美しい木目と優れた調湿機能に、丈夫さを兼ね備えた「大阪泉州桐箪笥(だんす)」。数百万円にもなる高級品だが、桐はほかの木材より燃えにくく、
着物などを火災から守ってくれることから、古くから嫁入り道具として重宝された。桐箪笥が完成するまでの工程を知ろうと、大阪府岸和田市の「田中家具製作
所」の工場を見学した。(文・藤谷茂樹、写真・沢野貴信)
◆素材乾燥に2年超
工場の屋外には、高さ4~5メートルはある木材がずらりと並んでいる。これらは日本産や米国産の桐材で、すべて自然乾燥中だ。田中美志樹専務
(47)は「厚さ1センチほどの三分板でも半年、3センチはある一寸板では2年以上乾燥しています」と教えてくれた。

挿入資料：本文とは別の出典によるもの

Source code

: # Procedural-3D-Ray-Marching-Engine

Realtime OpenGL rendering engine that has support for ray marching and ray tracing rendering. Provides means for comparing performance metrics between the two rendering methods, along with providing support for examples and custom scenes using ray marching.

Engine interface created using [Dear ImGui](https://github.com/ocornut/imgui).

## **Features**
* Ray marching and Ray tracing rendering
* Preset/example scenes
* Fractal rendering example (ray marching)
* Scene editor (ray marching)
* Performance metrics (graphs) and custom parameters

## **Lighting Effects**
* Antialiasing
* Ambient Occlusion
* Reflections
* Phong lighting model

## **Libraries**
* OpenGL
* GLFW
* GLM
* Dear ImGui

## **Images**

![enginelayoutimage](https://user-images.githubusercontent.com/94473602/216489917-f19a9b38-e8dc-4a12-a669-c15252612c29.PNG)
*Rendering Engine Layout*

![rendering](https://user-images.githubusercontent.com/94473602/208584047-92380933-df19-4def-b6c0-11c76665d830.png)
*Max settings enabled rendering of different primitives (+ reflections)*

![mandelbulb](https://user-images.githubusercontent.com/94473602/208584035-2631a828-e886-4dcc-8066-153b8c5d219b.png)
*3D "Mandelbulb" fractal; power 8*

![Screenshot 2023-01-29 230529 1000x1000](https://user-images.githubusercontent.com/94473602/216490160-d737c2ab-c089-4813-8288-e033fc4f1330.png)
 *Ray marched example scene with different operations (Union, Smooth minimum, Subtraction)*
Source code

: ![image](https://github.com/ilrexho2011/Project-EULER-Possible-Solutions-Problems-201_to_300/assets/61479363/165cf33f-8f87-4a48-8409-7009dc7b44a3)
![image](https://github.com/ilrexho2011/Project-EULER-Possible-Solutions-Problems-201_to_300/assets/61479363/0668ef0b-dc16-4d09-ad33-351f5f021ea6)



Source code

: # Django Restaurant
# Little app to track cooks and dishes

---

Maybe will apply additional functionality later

素材がそろうにも数年かかるのだ。
工場に詰める職人は10人ほど。箪笥1棹(さお)は1人の職人が責任を持って作り上げていくため、職人たちは工場の各所で、それぞれの工程を進めていた。
まずは木材から切り出す「木取り」から始まる。3メートル30センチの板が丸ノコギリの機械にかけられると、いとも簡単に2つに分かれた。だが、乾燥中の割れなどがあり、このままでは素材として幅が足りないという。

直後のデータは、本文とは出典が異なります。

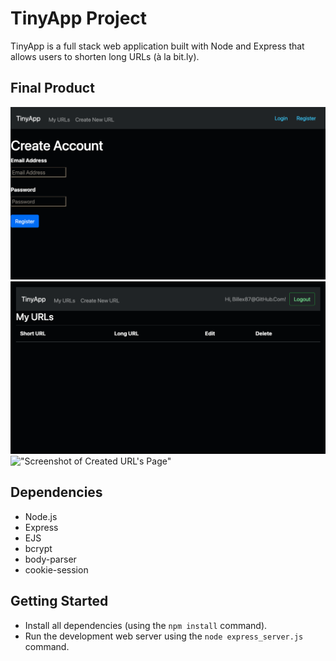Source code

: # **TinyApp Project**

TinyApp is a full stack web application built with Node and Express that allows users to shorten long URLs (à la bit.ly).

## Final Product
!["Screenshot of Main Page"](https://github.com/Billex87/tinyapp/blob/master/docs/HomeScreen.png)
!["Screenshot of Login Page"](https://github.com/Billex87/tinyapp/blob/master/docs/LogIn.png)
!["Screenshot of Created URL's Page"](https://github.com/Billex87/tinyapp/commit/77774de221342a1a87be4614b2f76cc98d11379d)
## Dependencies

- Node.js
- Express
- EJS
- bcrypt
- body-parser
- cookie-session

## Getting Started

- Install all dependencies (using the `npm install` command).
- Run the development web server using the `node express_server.js` command.
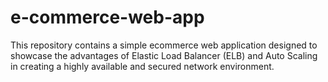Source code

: # e-commerce-web-app
This repository contains a simple ecommerce web application designed to showcase the advantages of Elastic Load Balancer (ELB) and Auto Scaling in creating a highly available and secured network environment.
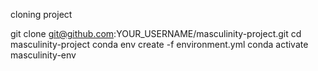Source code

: 


cloning project

git clone git@github.com:YOUR_USERNAME/masculinity-project.git
cd masculinity-project
conda env create -f environment.yml
conda activate masculinity-env

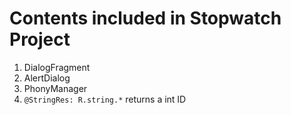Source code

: Contents included in Stopwatch Project
======================
1. DialogFragment
  1. AlertDialog
2. PhonyManager
3. `@StringRes: R.string.*` returns a int ID
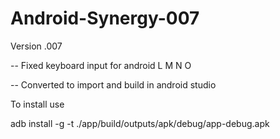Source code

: # Android-Synergy-007

Version .007

-- Fixed keyboard input for android L M N O

-- Converted to import and build in android studio


To install use

adb install -g -t ./app/build/outputs/apk/debug/app-debug.apk
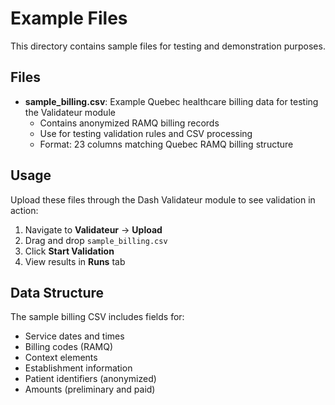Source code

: # Example Files

This directory contains sample files for testing and demonstration purposes.

## Files

- **sample_billing.csv**: Example Quebec healthcare billing data for testing the Validateur module
  - Contains anonymized RAMQ billing records
  - Use for testing validation rules and CSV processing
  - Format: 23 columns matching Quebec RAMQ billing structure

## Usage

Upload these files through the Dash Validateur module to see validation in action:

1. Navigate to **Validateur** → **Upload**
2. Drag and drop `sample_billing.csv`
3. Click **Start Validation**
4. View results in **Runs** tab

## Data Structure

The sample billing CSV includes fields for:
- Service dates and times
- Billing codes (RAMQ)
- Context elements
- Establishment information
- Patient identifiers (anonymized)
- Amounts (preliminary and paid)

ここで、木目を合わせ接着剤で貼り付ける「矧(は)ぎ加工」を行う。ハタガネで3カ所ほどを押さえ、乾くのを待つ。1つに合わさった木材にカンナをかければ、美しい木肌が露出し、箪笥の素材に仕上がった。
◆ノミとカンナの技
ここからは、職人のきめ細かな作業に入る。箪笥はくぎなどを使わず、すべてノミで作った凹凸をかみ合わせた木組みで形作っていく。

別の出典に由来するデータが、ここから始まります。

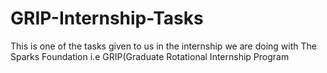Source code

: # GRIP-Internship-Tasks
This is one of the tasks given to us in the internship we are doing with The Sparks Foundation i.e GRIP(Graduate Rotational Internship Program 

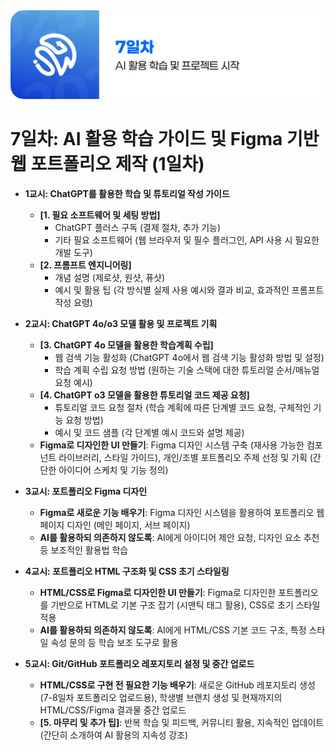 <img src="./header.png" />

# 7일차: AI 활용 학습 가이드 및 Figma 기반 웹 포트폴리오 제작 (1일차)

- **1교시: ChatGPT를 활용한 학습 및 튜토리얼 작성 가이드**

  - **[1. 필요 소프트웨어 및 세팅 방법]**
    - ChatGPT 플러스 구독 (결제 절차, 추가 기능)
    - 기타 필요 소프트웨어 (웹 브라우저 및 필수 플러그인, API 사용 시 필요한 개발 도구)
  - **[2. 프롬프트 엔지니어링]**
    - 개념 설명 (제로샷, 원샷, 퓨샷)
    - 예시 및 활용 팁 (각 방식별 실제 사용 예시와 결과 비교, 효과적인 프롬프트 작성 요령)

- **2교시: ChatGPT 4o/o3 모델 활용 및 프로젝트 기획**

  - **[3. ChatGPT 4o 모델을 활용한 학습계획 수립]**
    - 웹 검색 기능 활성화 (ChatGPT 4o에서 웹 검색 기능 활성화 방법 및 설정)
    - 학습 계획 수립 요청 방법 (원하는 기술 스택에 대한 튜토리얼 순서/매뉴얼 요청 예시)
  - **[4. ChatGPT o3 모델을 활용한 튜토리얼 코드 제공 요청]**
    - 튜토리얼 코드 요청 절차 (학습 계획에 따른 단계별 코드 요청, 구체적인 기능 요청 방법)
    - 예시 및 코드 샘플 (각 단계별 예시 코드와 설명 제공)
  - **Figma로 디자인한 UI 만들기**: Figma 디자인 시스템 구축 (재사용 가능한 컴포넌트 라이브러리, 스타일 가이드), 개인/조별 포트폴리오 주제 선정 및 기획 (간단한 아이디어 스케치 및 기능 정의)

- **3교시: 포트폴리오 Figma 디자인**

  - **Figma로 새로운 기능 배우기**: Figma 디자인 시스템을 활용하여 포트폴리오 웹 페이지 디자인 (메인 페이지, 서브 페이지)
  - **AI를 활용하되 의존하지 않도록**: AI에게 아이디어 제안 요청, 디자인 요소 추천 등 보조적인 활용법 학습

- **4교시: 포트폴리오 HTML 구조화 및 CSS 초기 스타일링**

  - **HTML/CSS로 Figma로 디자인한 UI 만들기**: Figma로 디자인한 포트폴리오를 기반으로 HTML로 기본 구조 잡기 (시맨틱 태그 활용), CSS로 초기 스타일 적용
  - **AI를 활용하되 의존하지 않도록**: AI에게 HTML/CSS 기본 코드 구조, 특정 스타일 속성 문의 등 학습 보조 도구로 활용

- **5교시: Git/GitHub 포트폴리오 레포지토리 설정 및 중간 업로드**

  - **HTML/CSS로 구현 전 필요한 기능 배우기**: 새로운 GitHub 레포지토리 생성 (7-8일차 포트폴리오 업로드용), 학생별 브랜치 생성 및 현재까지의 HTML/CSS/Figma 결과물 중간 업로드
  - **[5. 마무리 및 추가 팁]**: 반복 학습 및 피드백, 커뮤니티 활용, 지속적인 업데이트 (간단히 소개하여 AI 활용의 지속성 강조)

木材に独特の凹凸の型で印を付けると、それに沿ってノミで削る。引き出しなどの角に用いられるのは「蟻組」と呼ばれ、逆さの台形をしているのが特徴的だ。引き出しの前面部分は、その木組みが見えないよう、「包蟻組」というさらに複雑な木組みが使われている。
引き出しや箪笥本体が組み上がっても、この段階では引き出しは本体に収まらない。職人の粟田敏幸さん(35)は「引き出しは本体の枠より数ミリ大きく作っています」とカンナで引き出しの側面を削りだした。
桐箪笥が優れた調湿性を発揮するには、素材の桐が湿気を吸収、放出して一定に保つだけでなく、引き出しの気密性も必須。粟田さんは「カンナ1回か
けただけで、引き出しの滑り具合など使用感はぐっと変わります。職人の腕が問われる仕事です」。引き出しの取り出しやすさもここで決まる。1ミリ未満の調
整。こうした巧みな技の集積で、経済産業省の伝統的工芸品にも指定された。
◆完成!堂々の風格
引き出しを収めた桐箪笥は高さ173センチ、幅128.5センチ、奥行き46センチ。しかし、まだ木肌は白く、柔らかな印象だ。色を塗る仕上げが必要となる。
カルカヤの根を束ねたウズクリという道具で、開戸や側面の木目を浮き立たせ、黄土色の砥(と)の粉を塗る。これを数回繰り返すと、赤みがかった茶色が力強く映えていた。
「角が丸くなっているのは胴丸型と呼ばれ、泉州の特徴です。幅広く重厚感が出ます」と田中専務。角張った洋風のチェストなどとは違い、堂々とした風格を携えているのが分かる。
引き出しの取っ手など金具が取り付けられて完成だ。完成品を前に、田中専務は「箪笥作りは江戸時代に農家の副業として始まったといわれています。
いいもんを作ろうと努力してきた歴史が積み重なっていますよ」と話した。何代にもわたって使えるという桐箪笥の秘密を知った思いがした。